- Data provided:
*** Begin section ***

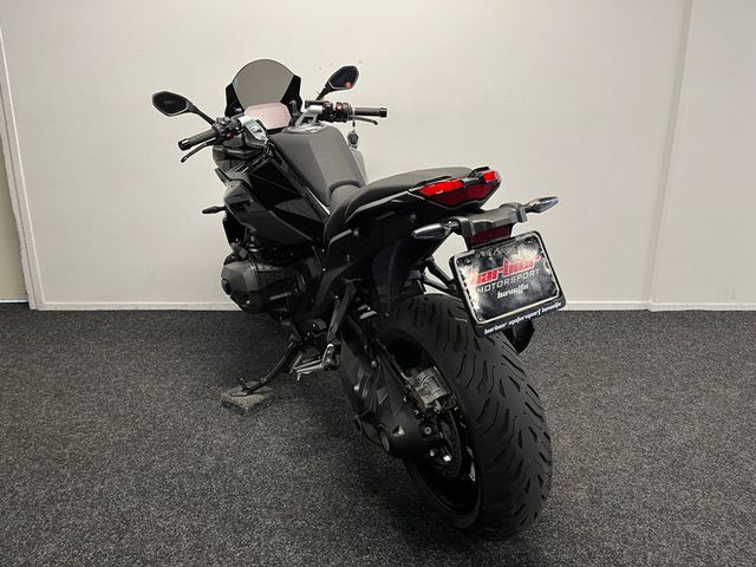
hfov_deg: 67.3
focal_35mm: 26
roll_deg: -0.3
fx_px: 568
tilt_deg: -16.6
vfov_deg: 53.1
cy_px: 284
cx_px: 378
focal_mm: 5.1
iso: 125
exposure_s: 1/50
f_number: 1.6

*** End section ***

- Prompt: Restate the material above exactly. Exclude all pictures.

- Your solution:
hfov_deg: 67.3
focal_35mm: 26
roll_deg: -0.3
fx_px: 568
tilt_deg: -16.6
vfov_deg: 53.1
cy_px: 284
cx_px: 378
focal_mm: 5.1
iso: 125
exposure_s: 1/50
f_number: 1.6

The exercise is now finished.